Question

a path separates two walls. A ladder leaning against one wall rests at a point on the path. It reaches a height of 90 m on the wall and makes an angle of 60 degrees with the ground. If while resting at the same point on the path, it were made lean against the other wall, it would have made an angle of 45 degrees with the ground. Find the height it would have reached on the second wall.

Answer 1

walls= AB and CD
lenght of ladder = x
height = h

in ΔAOB 
sin 60 = AB/ AO
√3/2 = 90/x
x= 180/√3

In ΔCOD
sin 45= CD/CO
1/√2 = h/x
1/√2 = h/ 180/√3
h= 180/√6 x √6/√6
h= 30√6
h= 73.47

Answer 2

Since we do not know the length of the ladder, we need to find this. The ladder is leaning against one wall, making an angle of 60 degrees to the ground and the height at which the ladder touches the wall is 90 m.

Therefore, we can find the length of the ladder by using Sin 60 = opposite / hypotenuse = 90 / x, where x = length of the ladder.

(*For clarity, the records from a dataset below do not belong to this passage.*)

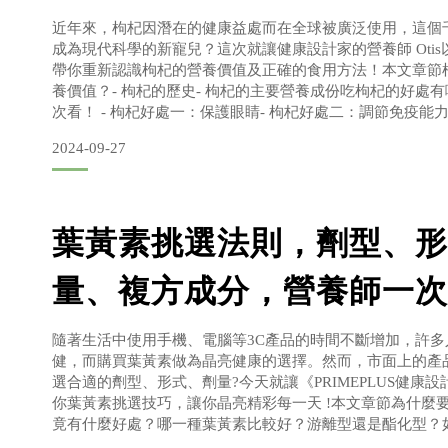
近年來，枸杞因潛在的健康益處而在全球被廣泛使用，這個
成為現代科學的新寵兒？這次就讓健康設計家的營養師 Oti
帶你重新認識枸杞的營養價值及正確的食用方法！本文章節枸
養價值？- 枸杞的歷史- 枸杞的主要營養成份吃枸杞的好處有
次看！ - 枸杞好處一：保護眼睛- 枸杞好處二：調節免疫能力
血糖血脂- 枸杞好處四：改善抑鬱、焦慮和睡眠枸杞吃太多會
2024-09-27
忌？- 該枸杞一天要吃多少？- 枸杞哪些人
葉黃素挑選法則，劑型、形
量、複方成分，營養師一次
隨著生活中使用手機、電腦等3C產品的時間不斷增加，許多
健，而購買葉黃素做為晶亮健康的選擇。然而，市面上的產
選合適的劑型、形式、劑量?今天就讓《PRIMEPLUS健康設
你葉黃素挑選技巧，讓你晶亮精彩每一天 !本文章節為什麼
竟有什麼好處？哪一種葉黃素比較好？游離型還是酯化型？
點是關鍵！- 一、葉黃素比例：選擇葉黃素與玉米黃素10：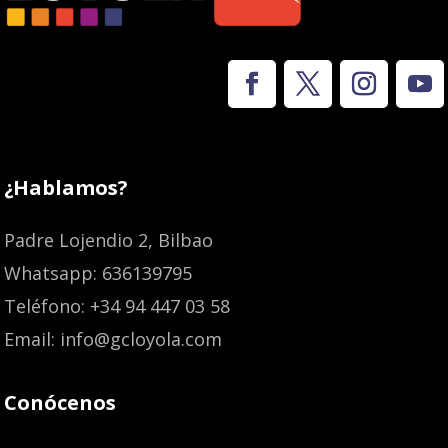
¿Hablamos?
Padre Lojendio 2, Bilbao
Whatsapp: 636139795
Teléfono: +34 94 447 03 58
Email: info@gcloyola.com
Conócenos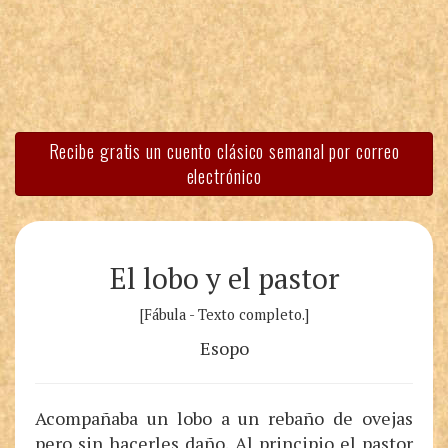
Recibe gratis un cuento clásico semanal por correo
electrónico
El lobo y el pastor
[Fábula - Texto completo.]
Esopo
Acompañaba un lobo a un rebaño de ovejas
pero sin hacerles daño. Al principio el pastor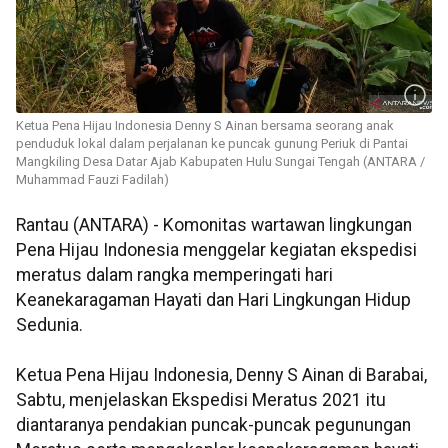
Ketua Pena Hijau Indonesia Denny S Ainan bersama seorang anak
penduduk lokal dalam perjalanan ke puncak gunung Periuk di Pantai
Mangkiling Desa Datar Ajab Kabupaten Hulu Sungai Tengah (ANTARA /
Muhammad Fauzi Fadilah)
Rantau (ANTARA) - Komonitas wartawan lingkungan
Pena Hijau Indonesia menggelar kegiatan ekspedisi
meratus dalam rangka memperingati hari
Keanekaragaman Hayati dan Hari Lingkungan Hidup
Sedunia.
Ketua Pena Hijau Indonesia, Denny S Ainan di Barabai,
Sabtu, menjelaskan Ekspedisi Meratus 2021 itu
diantaranya pendakian puncak-puncak pegunungan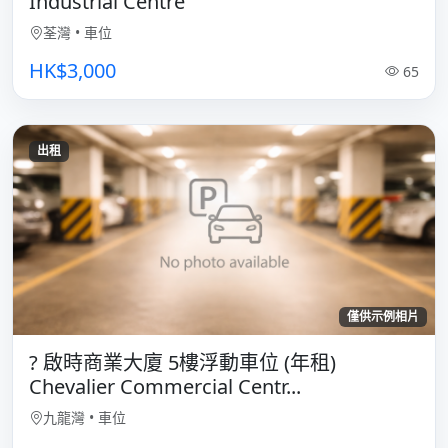
Industrial Centre
荃灣
•
車位
HK$3,000
65
出租
僅供示例相片
? 啟時商業大廈 5樓浮動車位 (年租)
Chevalier Commercial Centr...
九龍灣
•
車位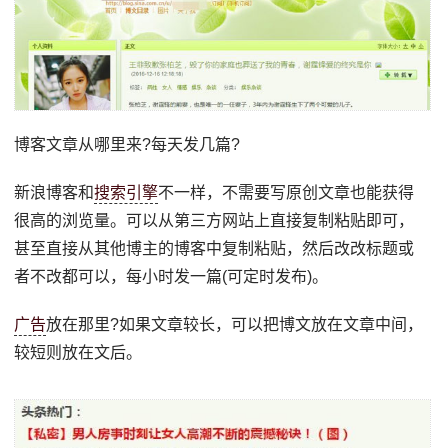
博客文章从哪里来?每天发几篇?
新浪博客和
搜索引擎
不一样，不需要写原创文章也能获得
很高的浏览量。可以从第三方网站上直接复制粘贴即可，
甚至直接从其他博主的博客中复制粘贴，然后改改标题或
者不改都可以，每小时发一篇(可定时发布)。
广告
放在那里?如果文章较长，可以把博文放在文章中间，
较短则放在文后。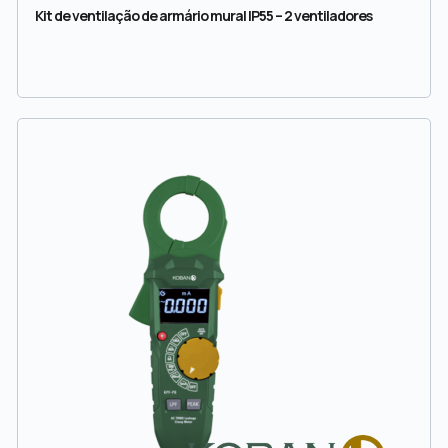
Kit de ventilação de armário mural IP55 – 2 ventiladores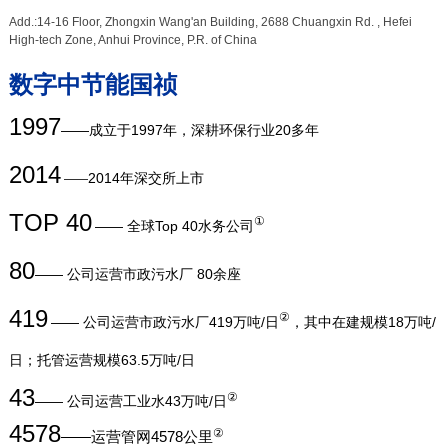
Add.:14-16 Floor, Zhongxin Wang'an Building, 2688 Chuangxin Rd. , Hefei
High-tech Zone, Anhui Province, P.R. of China
数字中节能国祯
1997
——成立于1997年，深耕环保行业20多年
2014
2014年深交所上市
——
TOP 40
①
—— 全球Top 40水务公司
80
—— 公司运营市政污水厂 80余座
419
②
—— 公司运营市政污水厂419万吨/日
，
其中在建规模18万吨/
日；托管运营规模63.5万吨/日
43
②
—— 公司运营工业水43万吨/日
4578
②
——运营管网4578公里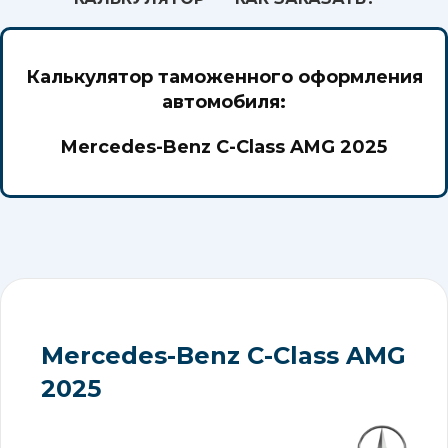
Калькулятор таможенного оформления
автомобиля:
Mercedes-Benz C-Class AMG 2025
Mercedes-Benz C-Class AMG
2025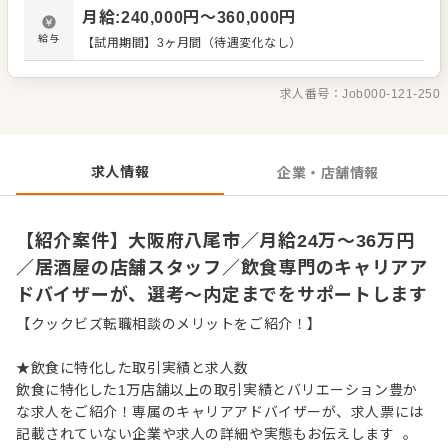
ク、レジ対応など接客全般 ・ドリンク作り、提供 ・予約管
月給
:
240,000
円〜
360,000
円
理、電話対応 ・仕込みや盛り付けなどカンタンな調理 ・仕
入れや在庫管理などキッチンの管理業務 ・まかないづくり
給与
【試用期間】3ヶ月間（待遇変化なし）
・アルバイトスタッフの教育 など 入社後はスキルに合わせ
た業務からお任せしますので、徐々に業務の幅を広げてい
きましょう。先輩スタッフがあなたの成長をサポートしま
求人番号：
Job000-121-250
すので、経験が浅い方も安心してスタートできる環境で
す。 ゆくゆくは、店長や料理長、SVといった本部職への昇
格をめざせます。 詳細は面談時にご説明いたします。この
求人が気になった方は、エントリーいただくか『クックビ
求人情報
企業・店舗情報
ズ転職支援窓口』までお問合せください！
【紹介案件】大阪府八尾市／月給24万～36万円
／居酒屋の店舗スタッフ／飲食専門のキャリアア
ドバイザーが、選考～内定までをサポートします
【クックビズ転職相談のメリットをご紹介！】
★飲食に特化した取引実績と求人数
飲食に特化した1万店舗以上の取引実績とバリエーション豊か
な求人をご紹介！専属のキャリアアドバイザーが、求人票には
記載されていない企業や求人の詳細や実態もお伝えします 。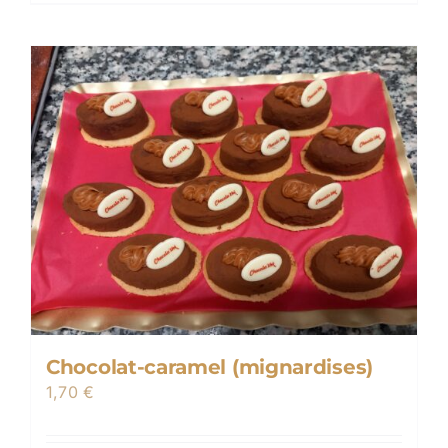
Chocolat-caramel (mignardises)
1,70
€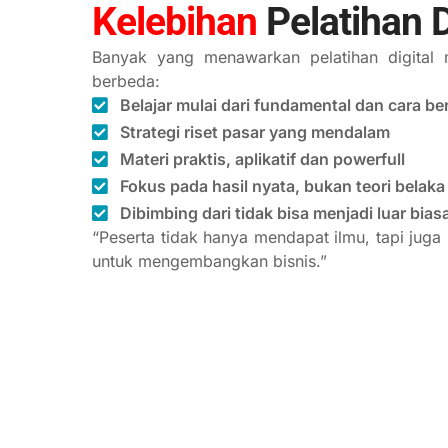
Kelebihan
Pelatihan D
Banyak yang menawarkan pelatihan digital
berbeda:
Belajar mulai dari fundamental dan cara ber
Strategi riset pasar yang mendalam
Materi praktis, aplikatif dan powerfull
Fokus pada hasil nyata, bukan teori belaka
Dibimbing dari tidak bisa menjadi luar bias
“Peserta tidak hanya mendapat ilmu, tapi juga
untuk mengembangkan bisnis.”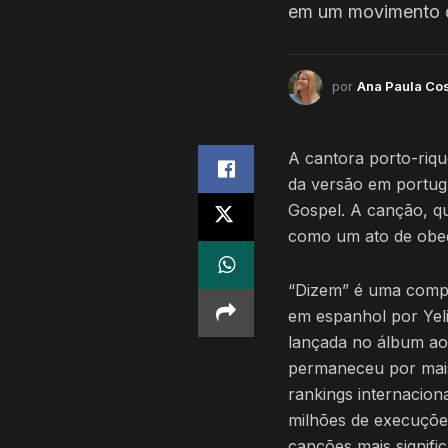
em um movimento de 
por
Ana Paula Co
A cantora porto-riqu
da versão em portug
Gospel. A canção, qu
como um ato de obed
“Dizem” é uma compos
em espanhol por Yeli
lançada no álbum ao 
permaneceu por mai
rankings internacion
milhões de execuçõe
canções mais signific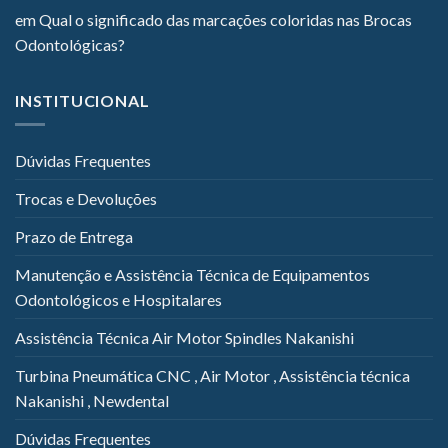
em
Qual o significado das marcações coloridas nas Brocas
Odontológicas?
INSTITUCIONAL
Dúvidas Frequentes
Trocas e Devoluções
Prazo de Entrega
Manutenção e Assistência Técnica de Equipamentos
Odontológicos e Hospitalares
Assistência Técnica Air Motor Spindles Nakanishi
Turbina Pneumática CNC , Air Motor , Assistência técnica
Nakanishi , Newdental
Dúvidas Frequentes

We know that Sin 60 = (sqrt 3) / 2 = 90 / x.

Therefore, x = (90 * 2) / sqrt 3 = (30 * 2 * 3) / sqrt 3 = 60 * sqrt 3

Now that we know the length of the ladder, we can find the point at which the ladder leans on the second wall. Since it makes an angle of 45 degrees, we need to use the same formula to find the height, y.

Thus, Sin 45 = y / (60*sqrt 3)

But we know that sin 45 = 1/ (sqrt 2)

Thus, y = (60 * sqrt 3) / sqrt 2 = (30*2*sqrt3)/sqrt2 = 30*sqrt2*sqrt3 = 30*sqrt6 = 30*2.449 = 73.47m.